Closing the band gap of a 2D semiconductor with an electric field
The exercise focusses on a monolayer of Molybdenum disulphide MoS2, because this material is of interest for transistors. In particular the switching to and from a conducting state is of crucial importance. This is based on a CECAM workshop exercise.
Create the MoS2 monolayer
You can use the MoS2 monolayer from our database, see the MoS2 response tutorial. You could also build the crystal from the symmetry information as in the original exercise.
Analyze the DOS and band structure
Tick ‘DOS’ and ‘Bandstructure’. Run the calculation. Switch on Scalar Relativistic as the GUI suggests and then press run again. Open Band Structure from the SCM menu. The bands are not so smooth. Let us make it better. Click on the … next BandStructure and set the interpolation Delta-k to 0.03. Run the calculation and open Band Structure again. The bands should look much more smooth now. If you zoom in and hover over the bands you should see an indirect band gap from the gamma point to the K point, which is on the edge of the Brillouin zone.
Electron/hole transport (advanced)
For semiconductors the shape of the bands near the Fermi level tells you something about how easy the electrons (in the bottom of the conduction band) or holes (in top of the valence band) can move. A small curvature is bad, and a big one is good. The inverse of the curvature is called the effective mass of the electron or hole. To calculate it select Properties → Band Structure → Effective Mass. The result is visible in the raw output in the results section.

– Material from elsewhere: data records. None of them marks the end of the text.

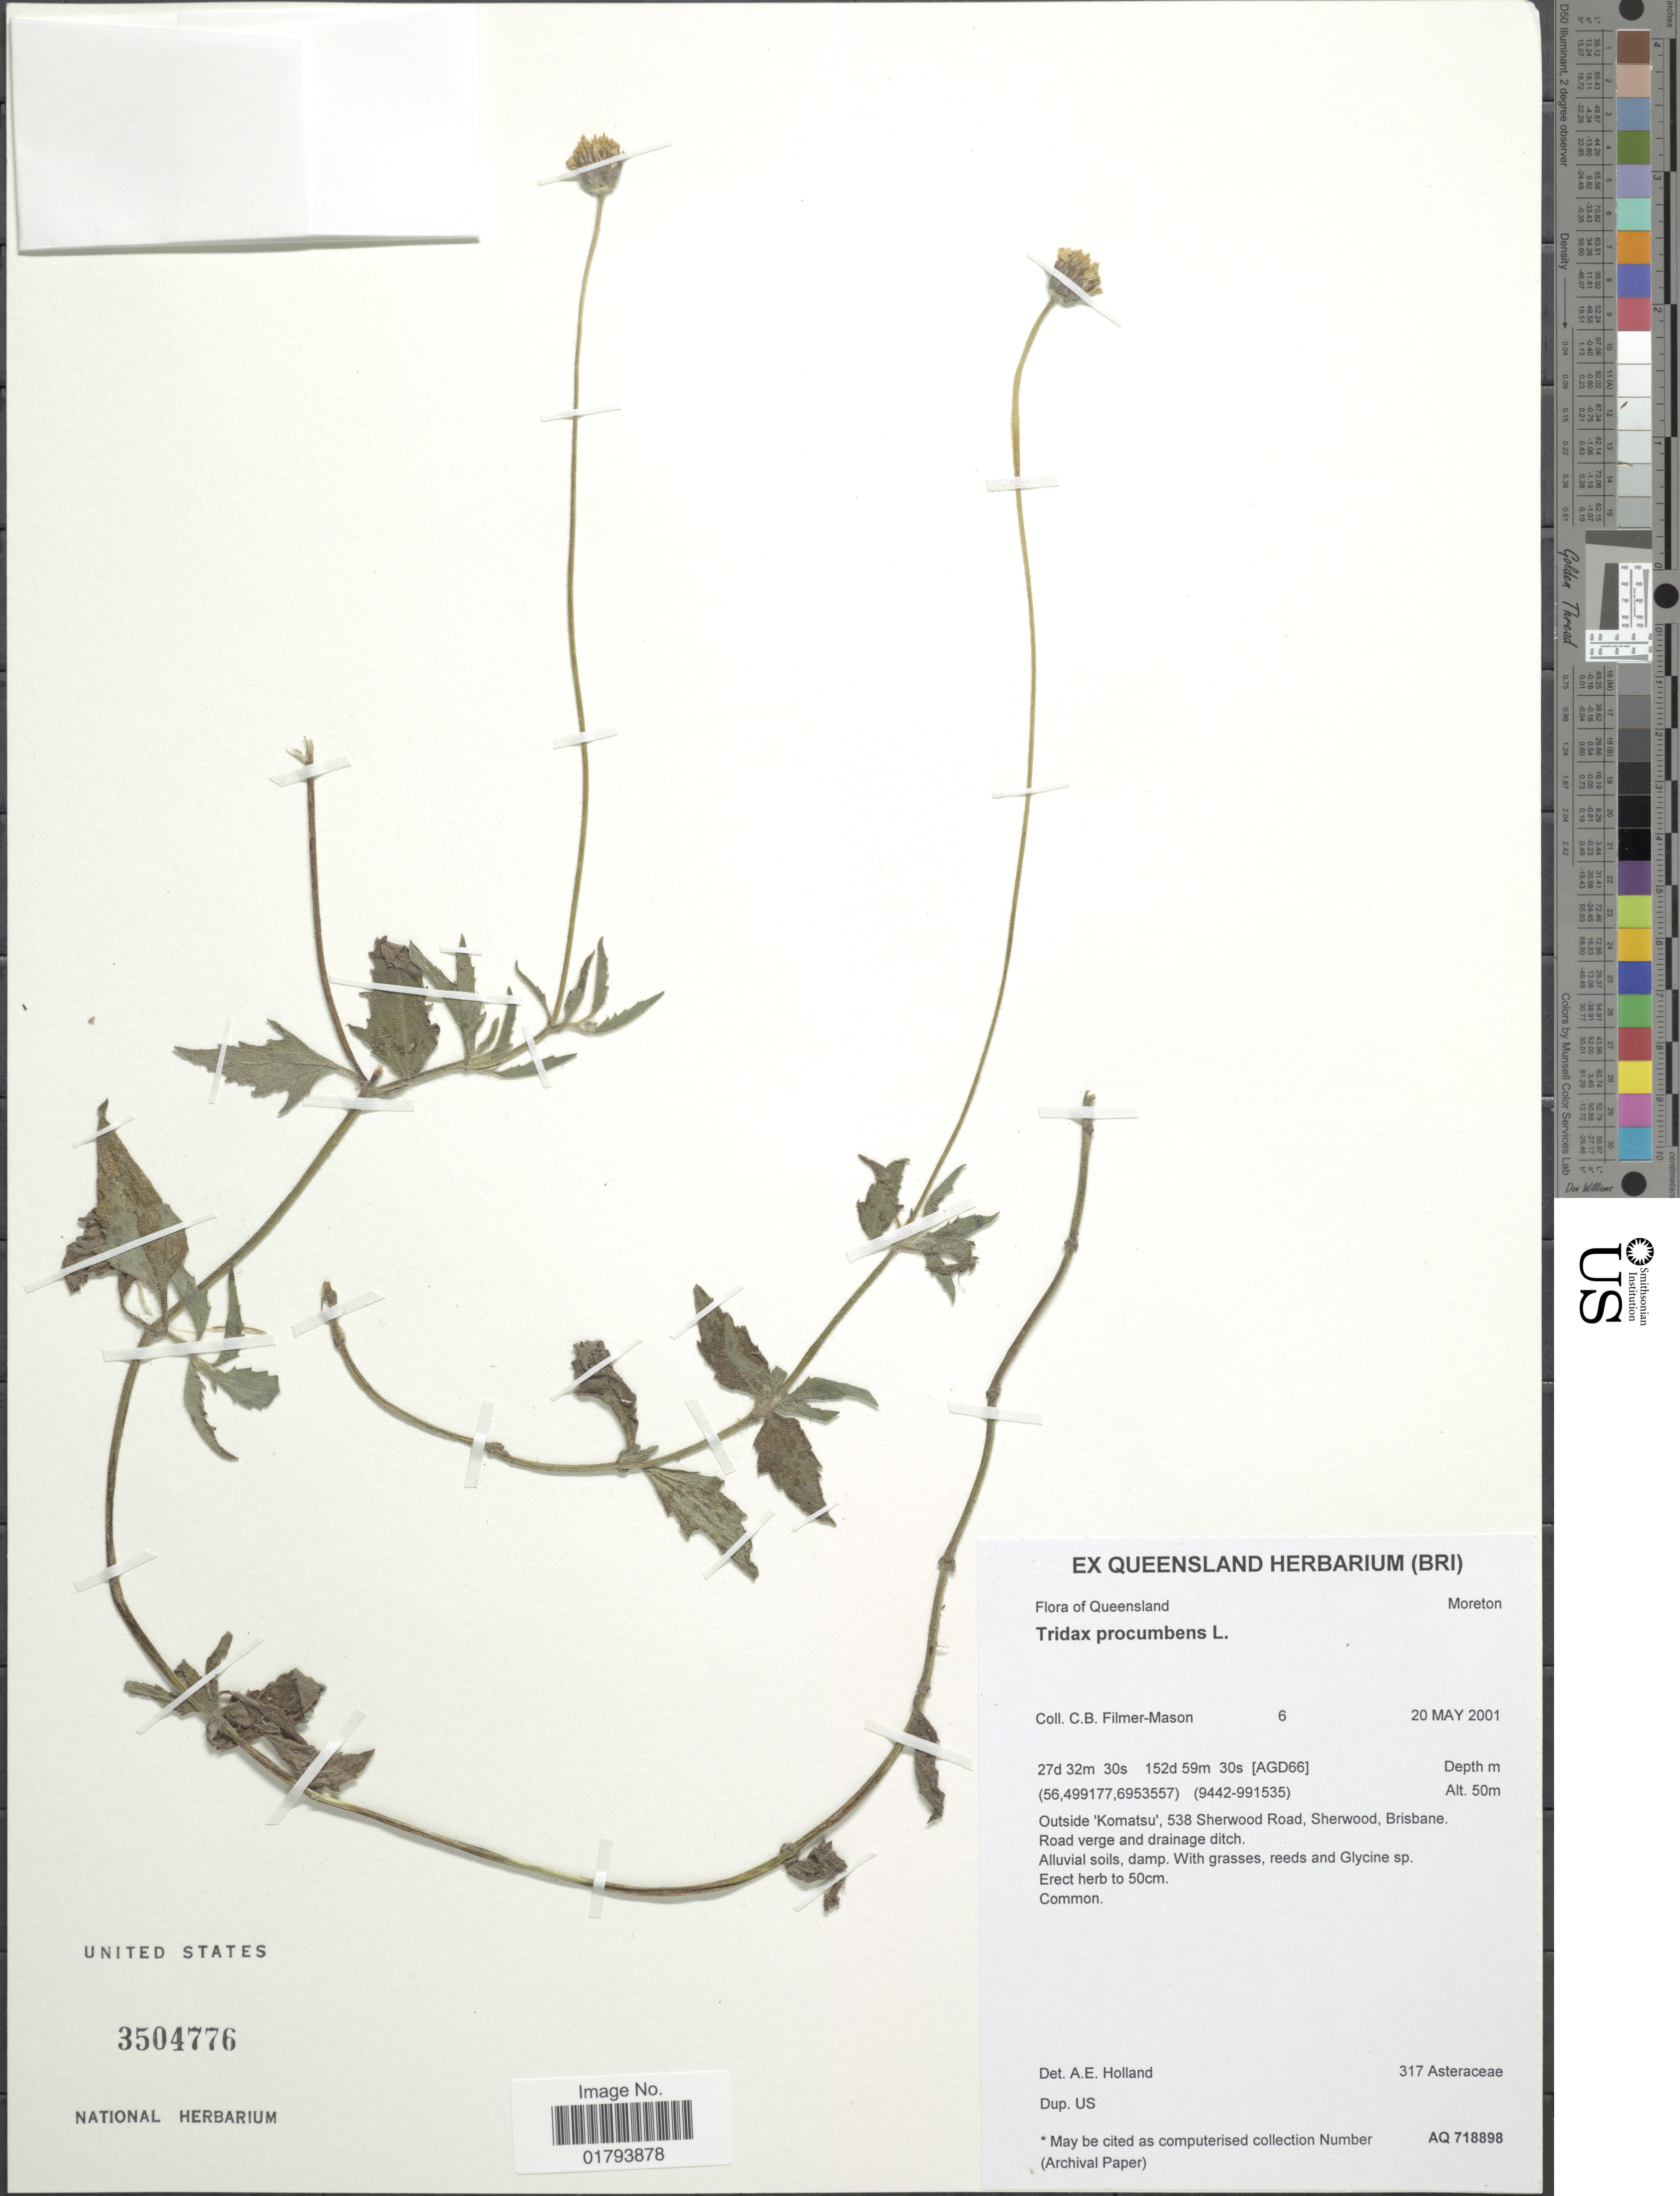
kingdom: Plantae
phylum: Tracheophyta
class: Magnoliopsida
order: Asterales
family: Asteraceae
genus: Tridax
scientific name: Tridax procumbens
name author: L.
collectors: C. Filmer-Mason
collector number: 6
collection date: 2001-05-20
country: Australia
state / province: Queensland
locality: Moreton, (AGD66) Outside 'Komatsu', 538 Sherwood Road, Sherwood, Brisbane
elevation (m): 50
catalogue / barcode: US 3504776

Fix the band gap (advanced)
The band gap is about 1.7 eV, whereas experimentally it is 1.8. We have used the LDA functional, which is known to underestimate the gap. You could try to improve the band gap by using a model potential. For systems that are not crystals, the most convenient choice is the GLLB-SC functional. Now the Quasiparticle gap should be a bit higher, since the GLLB-SC includes explicitly the so-called derivative discontinuity.
Applying an electric field
Switch back to the LDA functional an set the electric field (Model → Electric Field) to 3 eV/A. This will reduce the gap significantly. You will need quite strong fields to make the material conducting. You will also find the band character can change a bit at higher fields. The bands are colored according to the main contribution, also known as ‘fat band analysis’.
At what field strength does the material become conducting? Congratulations, you have just switched the device!
Analyzing the charge
What happens to the charge when you apply an electric field? Open View from the SCM menu. Now select Add → Cut Plane Colored and select at the bottom Fit density → Fitted deformation density. Select the atoms with right click and select Atom info → CM5 Charges.
At a field of 3 eV/A and some tweaking (use a clip plane, fine grid and rainbow map, this picture emerges.
Improving the accuracy
Many aspects influence the results of a calculation. Some are technical, such as the choice of basis set, k-points and integration accuracy; other are theoretical, such as the choice of functional. You can also consider computationally more expensive spin-orbit coupling instead of scalar relativistic. The relativistic effect is small for light atoms and grows with the charge of the nucleus.
The choice of XC functional is not so straightforward. However, to use a GGA is generally better than using the plain LDA. Among the GGAs the PBE functional is a reasonable choice or more modern metaGGAs such as MN15L and SCAN. Finally, the DZ basis set is usually too small, and one should preferably use a TZP one. For the gap (especially when p-electrons are involved) also the spin-orbit might be needed.